Crave

Review by Junta Sekimori | 16 Aug 2009

Sarah Kane is a compass point in the world of edgy student theatre, and this year students from London’s Royal Holloway boldly go where many have gone before.

Crave is Kane’s penultimate. It was premiered at the Fringe in 1998, just a few months before her suicide at the age of 28, and has since been obstinately reappearing in Edinburgh year after year like an angry ghost. Typically considered her most mature work, it’s an unflinching, anarchic projection of her disturbed psyche, told through the morbid mutterings of four strangers in a bar. They are the fragmented voices of one shattered mind despairing over sexual and familial rejection. Together they paint the portrait of a nervous breakdown.

Essentially Crave is a meaningless play, valued for its wild uniqueness and bolstered by the premium of its writer’s death.
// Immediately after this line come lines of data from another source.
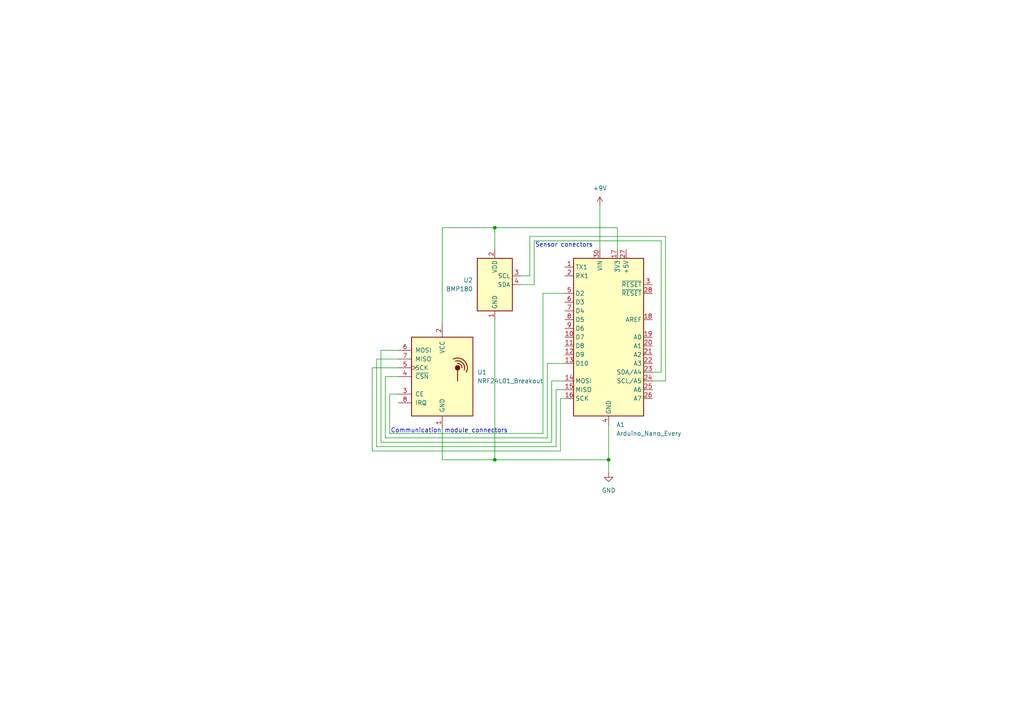
<source format=kicad_sch>
(kicad_sch
	(version 20231120)
	(generator "eeschema")
	(generator_version "8.0")
	(uuid "5e9f3de5-51b4-40fa-88d4-d310f2c10bf3")
	(paper "A4")
	
	(junction
		(at 176.53 133.35)
		(diameter 0)
		(color 0 0 0 0)
		(uuid "3efeeaf9-6c82-40e5-8adb-70a0d12e75be")
	)
	(junction
		(at 143.51 66.04)
		(diameter 0)
		(color 0 0 0 0)
		(uuid "7527b9cf-e508-4b60-9c3d-21b7cf66dd29")
	)
	(junction
		(at 143.51 133.35)
		(diameter 0)
		(color 0 0 0 0)
		(uuid "b1b7e40c-933d-44ba-aa49-f0a43d4d5a2d")
	)
	(wire
		(pts
			(xy 113.03 114.3) (xy 113.03 125.73)
		)
		(stroke
			(width 0)
			(type default)
		)
		(uuid "0001cb8e-2abb-49d5-bc61-2be9e4e08326")
	)
	(wire
		(pts
			(xy 109.22 104.14) (xy 109.22 129.54)
		)
		(stroke
			(width 0)
			(type default)
		)
		(uuid "048f6211-6410-4bdc-8b2e-81e5f6b2a285")
	)
	(wire
		(pts
			(xy 162.56 130.81) (xy 162.56 115.57)
		)
		(stroke
			(width 0)
			(type default)
		)
		(uuid "06477045-6e7f-45f8-9e50-b4ad40f34e97")
	)
	(wire
		(pts
			(xy 111.76 109.22) (xy 111.76 127)
		)
		(stroke
			(width 0)
			(type default)
		)
		(uuid "06ca4495-ca0a-4118-b7fa-fcaef21121ee")
	)
	(wire
		(pts
			(xy 158.75 105.41) (xy 163.83 105.41)
		)
		(stroke
			(width 0)
			(type default)
		)
		(uuid "10681991-7094-48b2-9b03-9329f5a17687")
	)
	(wire
		(pts
			(xy 110.49 101.6) (xy 110.49 128.27)
		)
		(stroke
			(width 0)
			(type default)
		)
		(uuid "114a4e2e-1099-462a-9785-20a4b7e81543")
	)
	(wire
		(pts
			(xy 158.75 127) (xy 158.75 105.41)
		)
		(stroke
			(width 0)
			(type default)
		)
		(uuid "1fc4ea3f-bfad-4ca8-97b3-d79e259adec1")
	)
	(wire
		(pts
			(xy 162.56 115.57) (xy 163.83 115.57)
		)
		(stroke
			(width 0)
			(type default)
		)
		(uuid "2424ce0c-7be5-4723-9e4d-6809a0fe23b6")
	)
	(wire
		(pts
			(xy 128.27 66.04) (xy 143.51 66.04)
		)
		(stroke
			(width 0)
			(type default)
		)
		(uuid "32137be9-6f43-40eb-9537-925a41a4d683")
	)
	(wire
		(pts
			(xy 128.27 93.98) (xy 128.27 66.04)
		)
		(stroke
			(width 0)
			(type default)
		)
		(uuid "46483794-63fe-4a3e-b0f4-5a3077ffe922")
	)
	(wire
		(pts
			(xy 154.94 69.85) (xy 154.94 82.55)
		)
		(stroke
			(width 0)
			(type default)
		)
		(uuid "4bfcd6b2-05dd-4c7c-90f8-3560075a3ce7")
	)
	(wire
		(pts
			(xy 107.95 106.68) (xy 107.95 130.81)
		)
		(stroke
			(width 0)
			(type default)
		)
		(uuid "4c7f28c9-928a-4c5c-adff-0fcffc6c096d")
	)
	(wire
		(pts
			(xy 191.77 107.95) (xy 191.77 69.85)
		)
		(stroke
			(width 0)
			(type default)
		)
		(uuid "4dade2d2-c72d-4c87-8681-3e5ffae73b0f")
	)
	(wire
		(pts
			(xy 115.57 101.6) (xy 110.49 101.6)
		)
		(stroke
			(width 0)
			(type default)
		)
		(uuid "4f672d41-86fb-4a22-937e-67f20a6a7c07")
	)
	(wire
		(pts
			(xy 176.53 137.16) (xy 176.53 133.35)
		)
		(stroke
			(width 0)
			(type default)
		)
		(uuid "503a85b0-6202-431b-9061-5bb45a3c0765")
	)
	(wire
		(pts
			(xy 143.51 72.39) (xy 143.51 66.04)
		)
		(stroke
			(width 0)
			(type default)
		)
		(uuid "592560a3-9001-4cf1-81e5-45feef28ff12")
	)
	(wire
		(pts
			(xy 161.29 129.54) (xy 161.29 113.03)
		)
		(stroke
			(width 0)
			(type default)
		)
		(uuid "63f69ed6-abac-4ac8-af61-aef9cd0d9d6d")
	)
	(wire
		(pts
			(xy 153.67 68.58) (xy 153.67 80.01)
		)
		(stroke
			(width 0)
			(type default)
		)
		(uuid "70b940fd-4036-421d-b642-086a7042a749")
	)
	(wire
		(pts
			(xy 173.99 59.69) (xy 173.99 72.39)
		)
		(stroke
			(width 0)
			(type default)
		)
		(uuid "76a2e903-1844-42f7-83e0-35f8008fd049")
	)
	(wire
		(pts
			(xy 154.94 82.55) (xy 151.13 82.55)
		)
		(stroke
			(width 0)
			(type default)
		)
		(uuid "77910eab-236a-4341-9b46-426c0230e59c")
	)
	(wire
		(pts
			(xy 154.94 69.85) (xy 191.77 69.85)
		)
		(stroke
			(width 0)
			(type default)
		)
		(uuid "78190a85-c6b6-4364-9108-e7bb32e4b48e")
	)
	(wire
		(pts
			(xy 161.29 113.03) (xy 163.83 113.03)
		)
		(stroke
			(width 0)
			(type default)
		)
		(uuid "7887cd0d-0620-4b9e-8e47-ba6f480acf18")
	)
	(wire
		(pts
			(xy 179.07 66.04) (xy 179.07 72.39)
		)
		(stroke
			(width 0)
			(type default)
		)
		(uuid "7d1257f7-84ad-47c0-8112-8e367993a58f")
	)
	(wire
		(pts
			(xy 143.51 133.35) (xy 176.53 133.35)
		)
		(stroke
			(width 0)
			(type default)
		)
		(uuid "8484ed84-31c6-4b78-b2ff-8204469ec0c0")
	)
	(wire
		(pts
			(xy 113.03 125.73) (xy 157.48 125.73)
		)
		(stroke
			(width 0)
			(type default)
		)
		(uuid "89687b88-e1ff-4957-8df8-6b2b44be3ebf")
	)
	(wire
		(pts
			(xy 153.67 80.01) (xy 151.13 80.01)
		)
		(stroke
			(width 0)
			(type default)
		)
		(uuid "8e1d27f6-5eb8-46b8-902f-ade77e77a96c")
	)
	(wire
		(pts
			(xy 193.04 68.58) (xy 153.67 68.58)
		)
		(stroke
			(width 0)
			(type default)
		)
		(uuid "8fa55702-3ba3-41f5-9f9e-d6b2480b3845")
	)
	(wire
		(pts
			(xy 109.22 129.54) (xy 161.29 129.54)
		)
		(stroke
			(width 0)
			(type default)
		)
		(uuid "98b02f08-6249-41fb-8b8f-0983c9b0d513")
	)
	(wire
		(pts
			(xy 128.27 133.35) (xy 143.51 133.35)
		)
		(stroke
			(width 0)
			(type default)
		)
		(uuid "9bc0ae2c-fc9f-47c2-b7a5-62a0dedbeeb8")
	)
	(wire
		(pts
			(xy 191.77 107.95) (xy 189.23 107.95)
		)
		(stroke
			(width 0)
			(type default)
		)
		(uuid "9f9af8e5-1a0e-4e20-820a-127dcc9c9661")
	)
	(wire
		(pts
			(xy 128.27 133.35) (xy 128.27 124.46)
		)
		(stroke
			(width 0)
			(type default)
		)
		(uuid "a9a5c2d5-ff0f-41c0-96bb-a2fe741c6db3")
	)
	(wire
		(pts
			(xy 143.51 92.71) (xy 143.51 133.35)
		)
		(stroke
			(width 0)
			(type default)
		)
		(uuid "aba19689-cff3-4712-8d5a-bd3e623c0de7")
	)
	(wire
		(pts
			(xy 157.48 85.09) (xy 163.83 85.09)
		)
		(stroke
			(width 0)
			(type default)
		)
		(uuid "af751c6a-8916-4b22-9edd-e138a56af833")
	)
	(wire
		(pts
			(xy 157.48 125.73) (xy 157.48 85.09)
		)
		(stroke
			(width 0)
			(type default)
		)
		(uuid "b19d317a-f46c-4e72-8c1a-3e5c038f66d8")
	)
	(wire
		(pts
			(xy 115.57 109.22) (xy 111.76 109.22)
		)
		(stroke
			(width 0)
			(type default)
		)
		(uuid "b57f5ed0-92f3-4662-80f6-9abc98c9e930")
	)
	(wire
		(pts
			(xy 160.02 128.27) (xy 160.02 110.49)
		)
		(stroke
			(width 0)
			(type default)
		)
		(uuid "b5f97839-1458-4d59-b303-dd3592fd7b06")
	)
	(wire
		(pts
			(xy 176.53 123.19) (xy 176.53 133.35)
		)
		(stroke
			(width 0)
			(type default)
		)
		(uuid "be45a65a-7829-4cec-a196-25e48ddcd041")
	)
	(wire
		(pts
			(xy 115.57 106.68) (xy 107.95 106.68)
		)
		(stroke
			(width 0)
			(type default)
		)
		(uuid "c2ce673a-6f91-422a-82f5-e2ce7649ec96")
	)
	(wire
		(pts
			(xy 115.57 114.3) (xy 113.03 114.3)
		)
		(stroke
			(width 0)
			(type default)
		)
		(uuid "c86416d4-1adc-4ea4-9a10-1f6ec165bf57")
	)
	(wire
		(pts
			(xy 111.76 127) (xy 158.75 127)
		)
		(stroke
			(width 0)
			(type default)
		)
		(uuid "c9d35dc1-db2e-4714-9d62-b3757bda722e")
	)
	(wire
		(pts
			(xy 110.49 128.27) (xy 160.02 128.27)
		)
		(stroke
			(width 0)
			(type default)
		)
		(uuid "caa44534-e55a-438a-9fd2-91f01daea91d")
	)
	(wire
		(pts
			(xy 193.04 110.49) (xy 193.04 68.58)
		)
		(stroke
			(width 0)
			(type default)
		)
		(uuid "d4fcd915-7ce9-4640-833e-b6a6ec29ceca")
	)
	(wire
		(pts
			(xy 143.51 66.04) (xy 179.07 66.04)
		)
		(stroke
			(width 0)
			(type default)
		)
		(uuid "d716ad36-d1a6-4272-855a-c92817adfb9a")
	)
	(wire
		(pts
			(xy 193.04 110.49) (xy 189.23 110.49)
		)
		(stroke
			(width 0)
			(type default)
		)
		(uuid "ded24c96-8a29-41f3-9807-0220219a778c")
	)
	(wire
		(pts
			(xy 107.95 130.81) (xy 162.56 130.81)
		)
		(stroke
			(width 0)
			(type default)
		)
		(uuid "f116e502-47cc-45c2-82d1-64e368208116")
	)
	(wire
		(pts
			(xy 115.57 104.14) (xy 109.22 104.14)
		)
		(stroke
			(width 0)
			(type default)
		)
		(uuid "f813ad80-bf72-4010-b99e-5f5348ff60ba")
	)
	(wire
		(pts
			(xy 160.02 110.49) (xy 163.83 110.49)
		)
		(stroke
			(width 0)
			(type default)
		)
		(uuid "f8c4ca2d-5a6d-4320-baa2-7b2a076ca694")
	)
	(text "Communication module connectors"
		(exclude_from_sim no)
		(at 130.302 124.968 0)
		(effects
			(font
				(size 1.27 1.27)
			)
		)
		(uuid "1a10b587-8bdc-4d86-8f55-12b113ffb433")
	)
	(text "Sensor conectors"
		(exclude_from_sim no)
		(at 163.576 71.12 0)
		(effects
			(font
				(size 1.27 1.27)
			)
		)
		(uuid "98f8dff0-0327-48d9-8ce7-537602d791c5")
	)
	(symbol
		(lib_id "Sensor_Pressure:MS5837-xxBA")
		(at 143.51 82.55 0)
		(unit 1)
		(exclude_from_sim no)
		(in_bom yes)
		(on_board yes)
		(dnp no)
		(fields_autoplaced yes)
		(uuid "112bf36a-311c-403f-b694-f663421d6108")
		(property "Reference" "U2"
			(at 137.16 81.2799 0)
			(effects
				(font
					(size 1.27 1.27)
				)
				(justify right)
			)
		)
		(property "Value" "BMP180"
			(at 137.16 83.8199 0)
			(effects
				(font
					(size 1.27 1.27)
				)
				(justify right)
			)
		)
		(property "Footprint" "Sensor_Pressure:TE_MS5837-xxBA"
			(at 143.51 82.55 0)
			(effects
				(font
					(size 1.27 1.27)
				)
				(hide yes)
			)
		)
		(property "Datasheet" "https://www.te.com/commerce/DocumentDelivery/DDEController?Action=showdoc&DocId=Data+Sheet%7FMS5837-30BA%7FB1%7Fpdf%7FEnglish%7FENG_DS_MS5837-30BA_B1.pdf%7FCAT-BLPS0017"
			(at 143.51 85.09 0)
			(effects
				(font
					(size 1.27 1.27)
				)
				(hide yes)
			)
		)
		(property "Description" "Ultra-small, gel-filled, pressure sensor with stainless steel cap"
			(at 143.51 82.55 0)
			(effects
				(font
					(size 1.27 1.27)
				)
				(hide yes)
			)
		)
		(pin "2"
			(uuid "aa7f8564-3d24-4fe6-97fa-46de95fc2b91")
		)
		(pin "4"
			(uuid "ee460cbf-ef18-446f-bd74-7cc845777c3f")
		)
		(pin "3"
			(uuid "f4234a54-79d7-47a0-82f3-3ca963c3f9ca")
		)
		(pin "1"
			(uuid "f33bfa7c-582f-4da0-9659-f433cdaa1558")
		)
		(instances
			(project "Weather_station_outside_module"
				(path "/5e9f3de5-51b4-40fa-88d4-d310f2c10bf3"
					(reference "U2")
					(unit 1)
				)
			)
		)
	)
	(symbol
		(lib_id "power:GND")
		(at 176.53 137.16 0)
		(unit 1)
		(exclude_from_sim no)
		(in_bom yes)
		(on_board yes)
		(dnp no)
		(fields_autoplaced yes)
		(uuid "45338e73-a447-424a-b195-fe079f35eaea")
		(property "Reference" "#PWR01"
			(at 176.53 143.51 0)
			(effects
				(font
					(size 1.27 1.27)
				)
				(hide yes)
			)
		)
		(property "Value" "GND"
			(at 176.53 142.24 0)
			(effects
				(font
					(size 1.27 1.27)
				)
			)
		)
		(property "Footprint" ""
			(at 176.53 137.16 0)
			(effects
				(font
					(size 1.27 1.27)
				)
				(hide yes)
			)
		)
		(property "Datasheet" ""
			(at 176.53 137.16 0)
			(effects
				(font
					(size 1.27 1.27)
				)
				(hide yes)
			)
		)
		(property "Description" "Power symbol creates a global label with name \"GND\" , ground"
			(at 176.53 137.16 0)
			(effects
				(font
					(size 1.27 1.27)
				)
				(hide yes)
			)
		)
		(pin "1"
			(uuid "ef28827d-8789-4342-87e2-bf9f0a6cd731")
		)
		(instances
			(project "Weather_station_outside_module"
				(path "/5e9f3de5-51b4-40fa-88d4-d310f2c10bf3"
					(reference "#PWR01")
					(unit 1)
				)
			)
		)
	)
	(symbol
		(lib_id "MCU_Module:Arduino_Nano_Every")
		(at 176.53 97.79 0)
		(unit 1)
		(exclude_from_sim no)
		(in_bom yes)
		(on_board yes)
		(dnp no)
		(fields_autoplaced yes)
		(uuid "48384140-0f07-4bba-aa53-4b96b642faf0")
		(property "Reference" "A1"
			(at 178.7241 123.19 0)
			(effects
				(font
					(size 1.27 1.27)
				)
				(justify left)
			)
		)
		(property "Value" "Arduino_Nano_Every"
			(at 178.7241 125.73 0)
			(effects
				(font
					(size 1.27 1.27)
				)
				(justify left)
			)
		)
		(property "Footprint" "Module:Arduino_Nano"
			(at 176.53 97.79 0)
			(effects
				(font
					(size 1.27 1.27)
					(italic yes)
				)
				(hide yes)
			)
		)
		(property "Datasheet" "https://content.arduino.cc/assets/NANOEveryV3.0_sch.pdf"
			(at 176.53 97.79 0)
			(effects
				(font
					(size 1.27 1.27)
				)
				(hide yes)
			)
		)
		(property "Description" "Arduino Nano Every"
			(at 176.53 97.79 0)
			(effects
				(font
					(size 1.27 1.27)
				)
				(hide yes)
			)
		)
		(pin "7"
			(uuid "0e50a77a-4258-49c2-89db-a21682d3b60a")
		)
		(pin "28"
			(uuid "8f40a048-a759-4b73-81e3-c7aef6a943c7")
		)
		(pin "26"
			(uuid "9cb9496a-f40d-422f-a192-b18a315e60d9")
		)
		(pin "20"
			(uuid "eaae0726-f9ad-4610-b980-2ba01d04a373")
		)
		(pin "27"
			(uuid "4e93b625-20fd-4528-a282-52d762a03221")
		)
		(pin "1"
			(uuid "88cfa82b-9d3b-45bb-b38e-c0561ccd065d")
		)
		(pin "15"
			(uuid "1361e0fb-3b57-49e8-99aa-e4c83570b3c3")
		)
		(pin "22"
			(uuid "073adab4-30c7-4654-b52b-9b14f5bedb74")
		)
		(pin "5"
			(uuid "74432a6d-f227-4eac-909b-584e85de5d27")
		)
		(pin "8"
			(uuid "6ce94cae-1df1-4fb2-81ee-6eda89dafa3a")
		)
		(pin "2"
			(uuid "a027eb0c-06f6-4068-b44a-13ecdd904d31")
		)
		(pin "21"
			(uuid "6f27a1c4-a89b-4a59-ab57-e382f5af5d73")
		)
		(pin "9"
			(uuid "0fc8b93a-75cc-4190-b83d-b139f9a8d690")
		)
		(pin "18"
			(uuid "a80c5cab-ed60-425e-a930-2f73b3b262eb")
		)
		(pin "16"
			(uuid "68602191-79f0-4071-88ed-861ec710fb35")
		)
		(pin "19"
			(uuid "2bbb68bc-dff4-464b-8027-bed8914e723d")
		)
		(pin "30"
			(uuid "219a859b-c7b5-41c3-a6d9-6f3b516a3948")
		)
		(pin "17"
			(uuid "8b9ecc70-039b-469e-8c93-19dfa9f49bc2")
		)
		(pin "25"
			(uuid "6edbb465-77ba-4190-b661-3c2063ae6104")
		)
		(pin "13"
			(uuid "baaac272-39d1-4160-babb-cdd14af79977")
		)
		(pin "12"
			(uuid "3e4784dc-474f-46c3-99bf-fb28e6270e5e")
		)
		(pin "24"
			(uuid "10ad289a-fa17-4185-8041-c884c0b17347")
		)
		(pin "11"
			(uuid "89200118-e9b5-45d3-9e05-9cd64fa9d611")
		)
		(pin "23"
			(uuid "d8698add-37ac-4588-9690-f3b19690aa9a")
		)
		(pin "29"
			(uuid "ecbcccca-4254-4c0d-866e-7dcbb5b06b96")
		)
		(pin "3"
			(uuid "2b93a68b-a21d-49f6-85b0-8219c1e6740a")
		)
		(pin "14"
			(uuid "d2d9e515-a69a-4d6d-ad8a-b24ed4868506")
		)
		(pin "10"
			(uuid "ab6137e6-3cd1-4c20-b051-f19c064e1dda")
		)
		(pin "4"
			(uuid "9fcdb8a7-d630-46a0-a23f-8efa82b73cb1")
		)
		(pin "6"
			(uuid "4bfe5ed7-3b82-4151-8f7c-1dd0d62c8dc6")
		)
		(instances
			(project "Weather_station_outside_module"
				(path "/5e9f3de5-51b4-40fa-88d4-d310f2c10bf3"
					(reference "A1")
					(unit 1)
				)
			)
		)
	)
	(symbol
		(lib_id "RF:NRF24L01_Breakout")
		(at 128.27 109.22 0)
		(unit 1)
		(exclude_from_sim no)
		(in_bom yes)
		(on_board yes)
		(dnp no)
		(fields_autoplaced yes)
		(uuid "d050c6b4-a1d0-42bd-b8ce-8395e4a2162f")
		(property "Reference" "U1"
			(at 138.43 107.9499 0)
			(effects
				(font
					(size 1.27 1.27)
				)
				(justify left)
			)
		)
		(property "Value" "NRF24L01_Breakout"
			(at 138.43 110.4899 0)
			(effects
				(font
					(size 1.27 1.27)
				)
				(justify left)
			)
		)
		(property "Footprint" "RF_Module:nRF24L01_Breakout"
			(at 132.08 93.98 0)
			(effects
				(font
					(size 1.27 1.27)
					(italic yes)
				)
				(justify left)
				(hide yes)
			)
		)
		(property "Datasheet" "http://www.nordicsemi.com/eng/content/download/2730/34105/file/nRF24L01_Product_Specification_v2_0.pdf"
			(at 128.27 111.76 0)
			(effects
				(font
					(size 1.27 1.27)
				)
				(hide yes)
			)
		)
		(property "Description" "Ultra low power 2.4GHz RF Transceiver, Carrier PCB"
			(at 128.27 109.22 0)
			(effects
				(font
					(size 1.27 1.27)
				)
				(hide yes)
			)
		)
		(pin "3"
			(uuid "4fad8134-05a2-4e6f-9960-671ecbcfdbfa")
		)
		(pin "1"
			(uuid "f0aa258e-28a0-4375-9486-42f5a1ad3f80")
		)
		(pin "4"
			(uuid "57467c08-0e30-4356-a075-0ec9067874db")
		)
		(pin "7"
			(uuid "7c2ae130-2369-435f-a8c0-5c08c47779de")
		)
		(pin "5"
			(uuid "0d632be8-6e73-4cce-b8f6-a1bcac305186")
		)
		(pin "6"
			(uuid "d0cc9a79-2fe3-4e35-9c3d-2d21b417c3c1")
		)
		(pin "2"
			(uuid "39bc869c-b892-4f12-a78a-12e29c074068")
		)
		(pin "8"
			(uuid "9c17ada1-eb5b-4dbc-b916-25a409ce2127")
		)
		(instances
			(project "Weather_station_outside_module"
				(path "/5e9f3de5-51b4-40fa-88d4-d310f2c10bf3"
					(reference "U1")
					(unit 1)
				)
			)
		)
	)
	(symbol
		(lib_id "power:+9V")
		(at 173.99 59.69 0)
		(unit 1)
		(exclude_from_sim no)
		(in_bom yes)
		(on_board yes)
		(dnp no)
		(fields_autoplaced yes)
		(uuid "e40c2c3c-dd28-4cf7-815b-5b6975c9e7ad")
		(property "Reference" "#PWR02"
			(at 173.99 63.5 0)
			(effects
				(font
					(size 1.27 1.27)
				)
				(hide yes)
			)
		)
		(property "Value" "+9V"
			(at 173.99 54.61 0)
			(effects
				(font
					(size 1.27 1.27)
				)
			)
		)
		(property "Footprint" ""
			(at 173.99 59.69 0)
			(effects
				(font
					(size 1.27 1.27)
				)
				(hide yes)
			)
		)
		(property "Datasheet" ""
			(at 173.99 59.69 0)
			(effects
				(font
					(size 1.27 1.27)
				)
				(hide yes)
			)
		)
		(property "Description" "Power symbol creates a global label with name \"+9V\""
			(at 173.99 59.69 0)
			(effects
				(font
					(size 1.27 1.27)
				)
				(hide yes)
			)
		)
		(pin "1"
			(uuid "db4047bc-8aad-4601-98b8-af9f9e8bb955")
		)
		(instances
			(project "Weather_station_outside_module"
				(path "/5e9f3de5-51b4-40fa-88d4-d310f2c10bf3"
					(reference "#PWR02")
					(unit 1)
				)
			)
		)
	)
	(sheet_instances
		(path "/"
			(page "1")
		)
	)
)
</source>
It has been staged to great effect in some triumphantly creative productions in the past and there will be more good productions in the future, but this particular one is a dud. Crave needs a thoughtful and enterprising director to interpret it in their own way and play around with it. Here, there’s no added value.

It’s a lacklustre narration of a shallow script handled by actors who look cheerfully drama-school, who look smug about putting on a Sarah Kane play, who look like they’re laughing when they grimace in Kane’s incurable agony. Crave is a blank canvas and a blank canvas is what Royal Holloway Theatre has brought along to the Fringe. Where’s the imagination? What are they trying to achieve?